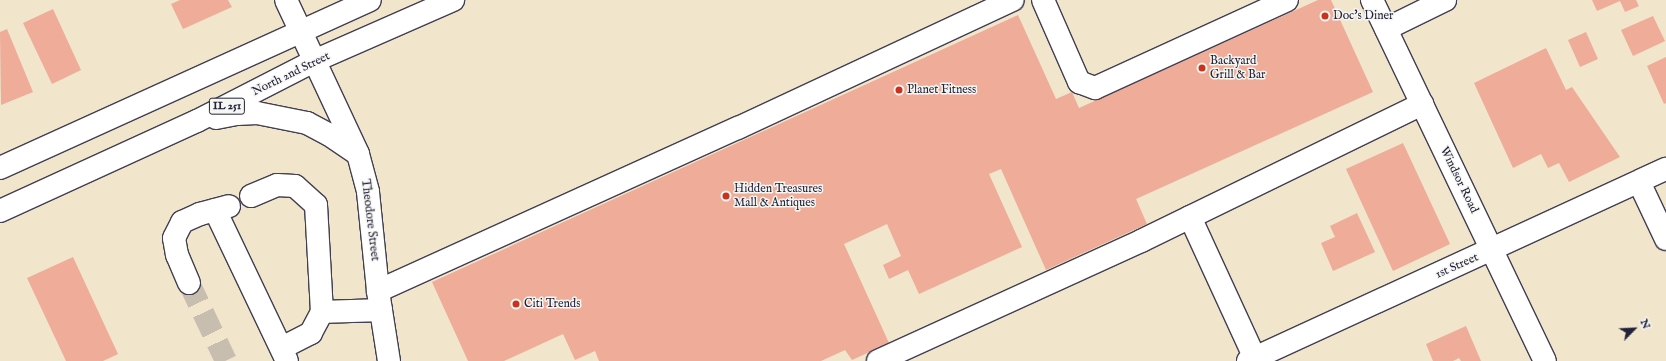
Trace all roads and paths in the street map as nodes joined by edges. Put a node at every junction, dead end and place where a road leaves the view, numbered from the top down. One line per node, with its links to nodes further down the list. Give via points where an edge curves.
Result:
1 (286, 0): 10 (street, Theodore Street)
2 (370, 0): 10 (street)
3 (453, 0): 11 (street, North 2nd Street / IL 251)
4 (1013, 0): 24 (street, via 738,128)
5 (1043, 0): 6 (street, via 1079,82 1095,88)
6 (1287, 0)
7 (1372, 0): 9 (street, Windsor Road)
8 (1445, 0): 9 (street)
9 (1386, 29): 12 (street, Windsor Road)
10 (300, 32): 11 (street, Theodore Street); 15 (street)
11 (314, 61): 13 (street, North 2nd Street / IL 251); 14 (street, Theodore Street)
12 (1422, 104): 20 (street); 22 (street, Windsor Road)
13 (197, 121): 14 (street, via 257,113 283,118 307,123); 19 (street, North 2nd Street / IL 251)
14 (358, 154): 24 (street, Theodore Street, via 368,192)
15 (0, 168)
16 (1666, 169): 17 (street, 1st Street)
17 (1639, 182): 21 (street); 22 (street, 1st Street)
18 (251, 196): 25 (street, via 276,186 295,186 316,205)
19 (2, 206)
20 (1190, 217): 28 (street); 30 (street)
21 (1666, 239)
22 (1492, 250): 26 (street, 1st Street); 31 (street, Windsor Road)
23 (189, 283): 27 (street, via 177,256 174,238 182,222 222,208)
24 (379, 301): 25 (street); 29 (street, Theodore Street)
25 (322, 312): 27 (street, via 311,333)
26 (1286, 352): 28 (street, 1st Street)
27 (284, 355)
28 (1251, 359)
29 (389, 361)
30 (878, 361)
31 (1545, 361)

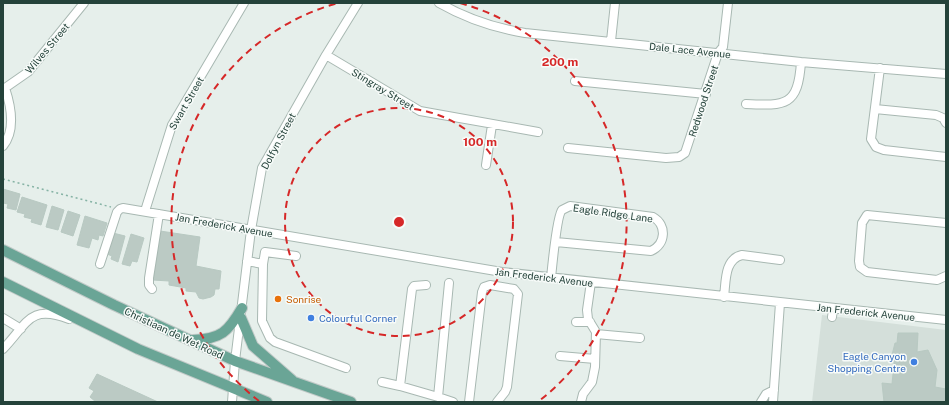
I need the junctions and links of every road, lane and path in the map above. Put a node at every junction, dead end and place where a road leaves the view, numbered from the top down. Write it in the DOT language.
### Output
graph roads {
  1 [pos="84,3"];
  2 [pos="244,3"];
  3 [pos="358,3"];
  4 [pos="439,3"];
  5 [pos="615,3"];
  6 [pos="728,3"];
  7 [pos="611,41"];
  8 [pos="718,53"];
  9 [pos="326,55"];
  10 [pos="801,62"];
  11 [pos="880,68"];
  12 [pos="946,74"];
  13 [pos="575,81"];
  14 [pos="4,89"];
  15 [pos="706,94"];
  16 [pos="746,104"];
  17 [pos="875,109"];
  18 [pos="946,123"];
  19 [pos="492,125"];
  20 [pos="538,132"];
  21 [pos="3,146"];
  22 [pos="568,148"];
  23 [pos="946,157"];
  24 [pos="486,165"];
  25 [pos="3,178"];
  26 [pos="120,209"];
  27 [pos="145,211"];
  28 [pos="159,214"];
  29 [pos="946,223"];
  30 [pos="251,230"];
  31 [pos="556,242"];
  32 [pos="3,250"];
  33 [pos="296,256"];
  34 [pos="780,260"];
  35 [pos="247,261"];
  36 [pos="100,264"];
  37 [pos="263,264"];
  38 [pos="946,276"];
  39 [pos="551,278"];
  40 [pos="3,282"];
  41 [pos="591,282"];
  42 [pos="449,283"];
  43 [pos="426,285"];
  44 [pos="152,289"];
  45 [pos="724,297"];
  46 [pos="780,303"];
  47 [pos="241,313"];
  48 [pos="3,318"];
  49 [pos="946,320"];
  50 [pos="576,322"];
  51 [pos="590,322"];
  52 [pos="21,329"];
  53 [pos="107,334"];
  54 [pos="596,334"];
  55 [pos="640,338"];
  56 [pos="189,340"];
  57 [pos="3,349"];
  58 [pos="560,356"];
  59 [pos="595,359"];
  60 [pos="235,361"];
  61 [pos="346,368"];
  62 [pos="382,382"];
  63 [pos="297,384"];
  64 [pos="400,386"];
  65 [pos="233,389"];
  66 [pos="774,390"];
  67 [pos="438,397"];
  68 [pos="232,402"];
  69 [pos="267,402"];
  70 [pos="351,402"];
  71 [pos="453,402"];
  72 [pos="469,402"];
  73 [pos="496,402"];
  74 [pos="581,402"];
  75 [pos="761,402"];
  76 [pos="773,402"];
  1 -- 14 [label="street, Wilves Street"];
  2 -- 27 [label="street, Swart Street"];
  3 -- 9 [label="street, Dolfyn Street"];
  4 -- 7 [label="street, Dale Lace Avenue"];
  5 -- 7 [label="street"];
  6 -- 8 [label="street, Redwood Street"];
  7 -- 8 [label="street, Dale Lace Avenue"];
  8 -- 10 [label="street, Dale Lace Avenue"];
  8 -- 15 [label="street, Redwood Street"];
  9 -- 19 [label="street, Stingray Street"];
  9 -- 30 [label="street, Dolfyn Street"];
  10 -- 11 [label="street, Dale Lace Avenue"];
  10 -- 16 [label="street"];
  11 -- 12 [label="street, Dale Lace Avenue"];
  11 -- 17 [label="street"];
  13 -- 15 [label="street"];
  14 -- 21 [label="street, Wilves Street"];
  15 -- 22 [label="street, Redwood Street"];
  17 -- 18 [label="street"];
  17 -- 23 [label="street"];
  19 -- 20 [label="street, Stingray Street"];
  19 -- 24 [label="street"];
  25 -- 26 [label="path"];
  26 -- 27 [label="street, Jan Frederick Avenue"];
  26 -- 36 [label="street"];
  27 -- 28 [label="street, Jan Frederick Avenue"];
  28 -- 30 [label="street, Jan Frederick Avenue"];
  28 -- 44 [label="street"];
  29 -- 38 [label="street"];
  30 -- 35 [label="street, Dolfyn Street"];
  30 -- 39 [label="street, Jan Frederick Avenue"];
  31 -- 31 [label="street, Eagle Ridge Lane"];
  31 -- 39 [label="street, Eagle Ridge Lane"];
  32 -- 56 [label="main road, Christiaan de Wet Road"];
  33 -- 37 [label="street"];
  34 -- 45 [label="street"];
  35 -- 37 [label="street"];
  35 -- 47 [label="street, Dolfyn Street"];
  37 -- 61 [label="street"];
  39 -- 41 [label="street, Jan Frederick Avenue"];
  40 -- 53 [label="main road"];
  41 -- 45 [label="street, Jan Frederick Avenue"];
  41 -- 51 [label="street"];
  42 -- 67 [label="street"];
  43 -- 64 [label="street"];
  45 -- 46 [label="street, Jan Frederick Avenue"];
  46 -- 49 [label="street, Jan Frederick Avenue"];
  46 -- 66 [label="street"];
  47 -- 56 [label="main road"];
  47 -- 60 [label="street, Dolfyn Street"];
  47 -- 63 [label="main road"];
  48 -- 52 [label="street"];
  50 -- 51 [label="street"];
  51 -- 54 [label="street"];
  52 -- 53 [label="street"];
  52 -- 57 [label="street"];
  53 -- 65 [label="main road"];
  54 -- 55 [label="street"];
  54 -- 59 [label="street"];
  56 -- 60 [label="main road, Christiaan de Wet Road"];
  58 -- 59 [label="street"];
  59 -- 74 [label="street"];
  60 -- 63 [label="main road, Christiaan de Wet Road"];
  60 -- 65 [label="street, Dolfyn Street"];
  62 -- 64 [label="street"];
  63 -- 70 [label="main road, Christiaan de Wet Road"];
  64 -- 67 [label="street"];
  65 -- 68 [label="street, Dolfyn Street"];
  65 -- 69 [label="main road"];
  66 -- 75 [label="street"];
  66 -- 76 [label="street"];
  67 -- 71 [label="street"];
  72 -- 73 [label="street"];
}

- Directions for this task -
Excluding the pictures, transcribe each entry above word for word.

- Task solution -
Trace all roads and paths in the street map as nodes joined by edges. Put a node at every junction, dead end and place where a road leaves the view, numbered from the top down. One line per node, with its links to nodes further down the list. Give via points where an edge curves.
Result:
1 (286, 0): 10 (street, Theodore Street)
2 (370, 0): 10 (street)
3 (453, 0): 11 (street, North 2nd Street / IL 251)
4 (1013, 0): 24 (street, via 738,128)
5 (1043, 0): 6 (street, via 1079,82 1095,88)
6 (1287, 0)
7 (1372, 0): 9 (street, Windsor Road)
8 (1445, 0): 9 (street)
9 (1386, 29): 12 (street, Windsor Road)
10 (300, 32): 11 (street, Theodore Street); 15 (street)
11 (314, 61): 13 (street, North 2nd Street / IL 251); 14 (street, Theodore Street)
12 (1422, 104): 20 (street); 22 (street, Windsor Road)
13 (197, 121): 14 (street, via 257,113 283,118 307,123); 19 (street, North 2nd Street / IL 251)
14 (358, 154): 24 (street, Theodore Street, via 368,192)
15 (0, 168)
16 (1666, 169): 17 (street, 1st Street)
17 (1639, 182): 21 (street); 22 (street, 1st Street)
18 (251, 196): 25 (street, via 276,186 295,186 316,205)
19 (2, 206)
20 (1190, 217): 28 (street); 30 (street)
21 (1666, 239)
22 (1492, 250): 26 (street, 1st Street); 31 (street, Windsor Road)
23 (189, 283): 27 (street, via 177,256 174,238 182,222 222,208)
24 (379, 301): 25 (street); 29 (street, Theodore Street)
25 (322, 312): 27 (street, via 311,333)
26 (1286, 352): 28 (street, 1st Street)
27 (284, 355)
28 (1251, 359)
29 (389, 361)
30 (878, 361)
31 (1545, 361)

I need the junctions and links of every road, lane and path in the map above. Put a node at every junction, dead end and place where a road leaves the view, numbered from the top down. Write it in the DOT language.
### Output
graph roads {
  1 [pos="84,3"];
  2 [pos="244,3"];
  3 [pos="358,3"];
  4 [pos="439,3"];
  5 [pos="615,3"];
  6 [pos="728,3"];
  7 [pos="611,41"];
  8 [pos="718,53"];
  9 [pos="326,55"];
  10 [pos="801,62"];
  11 [pos="880,68"];
  12 [pos="946,74"];
  13 [pos="575,81"];
  14 [pos="4,89"];
  15 [pos="706,94"];
  16 [pos="746,104"];
  17 [pos="875,109"];
  18 [pos="946,123"];
  19 [pos="492,125"];
  20 [pos="538,132"];
  21 [pos="3,146"];
  22 [pos="568,148"];
  23 [pos="946,157"];
  24 [pos="486,165"];
  25 [pos="3,178"];
  26 [pos="120,209"];
  27 [pos="145,211"];
  28 [pos="159,214"];
  29 [pos="946,223"];
  30 [pos="251,230"];
  31 [pos="556,242"];
  32 [pos="3,250"];
  33 [pos="296,256"];
  34 [pos="780,260"];
  35 [pos="247,261"];
  36 [pos="100,264"];
  37 [pos="263,264"];
  38 [pos="946,276"];
  39 [pos="551,278"];
  40 [pos="3,282"];
  41 [pos="591,282"];
  42 [pos="449,283"];
  43 [pos="426,285"];
  44 [pos="152,289"];
  45 [pos="724,297"];
  46 [pos="780,303"];
  47 [pos="241,313"];
  48 [pos="3,318"];
  49 [pos="946,320"];
  50 [pos="576,322"];
  51 [pos="590,322"];
  52 [pos="21,329"];
  53 [pos="107,334"];
  54 [pos="596,334"];
  55 [pos="640,338"];
  56 [pos="189,340"];
  57 [pos="3,349"];
  58 [pos="560,356"];
  59 [pos="595,359"];
  60 [pos="235,361"];
  61 [pos="346,368"];
  62 [pos="382,382"];
  63 [pos="297,384"];
  64 [pos="400,386"];
  65 [pos="233,389"];
  66 [pos="774,390"];
  67 [pos="438,397"];
  68 [pos="232,402"];
  69 [pos="267,402"];
  70 [pos="351,402"];
  71 [pos="453,402"];
  72 [pos="469,402"];
  73 [pos="496,402"];
  74 [pos="581,402"];
  75 [pos="761,402"];
  76 [pos="773,402"];
  1 -- 14 [label="street, Wilves Street"];
  2 -- 27 [label="street, Swart Street"];
  3 -- 9 [label="street, Dolfyn Street"];
  4 -- 7 [label="street, Dale Lace Avenue"];
  5 -- 7 [label="street"];
  6 -- 8 [label="street, Redwood Street"];
  7 -- 8 [label="street, Dale Lace Avenue"];
  8 -- 10 [label="street, Dale Lace Avenue"];
  8 -- 15 [label="street, Redwood Street"];
  9 -- 19 [label="street, Stingray Street"];
  9 -- 30 [label="street, Dolfyn Street"];
  10 -- 11 [label="street, Dale Lace Avenue"];
  10 -- 16 [label="street"];
  11 -- 12 [label="street, Dale Lace Avenue"];
  11 -- 17 [label="street"];
  13 -- 15 [label="street"];
  14 -- 21 [label="street, Wilves Street"];
  15 -- 22 [label="street, Redwood Street"];
  17 -- 18 [label="street"];
  17 -- 23 [label="street"];
  19 -- 20 [label="street, Stingray Street"];
  19 -- 24 [label="street"];
  25 -- 26 [label="path"];
  26 -- 27 [label="street, Jan Frederick Avenue"];
  26 -- 36 [label="street"];
  27 -- 28 [label="street, Jan Frederick Avenue"];
  28 -- 30 [label="street, Jan Frederick Avenue"];
  28 -- 44 [label="street"];
  29 -- 38 [label="street"];
  30 -- 35 [label="street, Dolfyn Street"];
  30 -- 39 [label="street, Jan Frederick Avenue"];
  31 -- 31 [label="street, Eagle Ridge Lane"];
  31 -- 39 [label="street, Eagle Ridge Lane"];
  32 -- 56 [label="main road, Christiaan de Wet Road"];
  33 -- 37 [label="street"];
  34 -- 45 [label="street"];
  35 -- 37 [label="street"];
  35 -- 47 [label="street, Dolfyn Street"];
  37 -- 61 [label="street"];
  39 -- 41 [label="street, Jan Frederick Avenue"];
  40 -- 53 [label="main road"];
  41 -- 45 [label="street, Jan Frederick Avenue"];
  41 -- 51 [label="street"];
  42 -- 67 [label="street"];
  43 -- 64 [label="street"];
  45 -- 46 [label="street, Jan Frederick Avenue"];
  46 -- 49 [label="street, Jan Frederick Avenue"];
  46 -- 66 [label="street"];
  47 -- 56 [label="main road"];
  47 -- 60 [label="street, Dolfyn Street"];
  47 -- 63 [label="main road"];
  48 -- 52 [label="street"];
  50 -- 51 [label="street"];
  51 -- 54 [label="street"];
  52 -- 53 [label="street"];
  52 -- 57 [label="street"];
  53 -- 65 [label="main road"];
  54 -- 55 [label="street"];
  54 -- 59 [label="street"];
  56 -- 60 [label="main road, Christiaan de Wet Road"];
  58 -- 59 [label="street"];
  59 -- 74 [label="street"];
  60 -- 63 [label="main road, Christiaan de Wet Road"];
  60 -- 65 [label="street, Dolfyn Street"];
  62 -- 64 [label="street"];
  63 -- 70 [label="main road, Christiaan de Wet Road"];
  64 -- 67 [label="street"];
  65 -- 68 [label="street, Dolfyn Street"];
  65 -- 69 [label="main road"];
  66 -- 75 [label="street"];
  66 -- 76 [label="street"];
  67 -- 71 [label="street"];
  72 -- 73 [label="street"];
}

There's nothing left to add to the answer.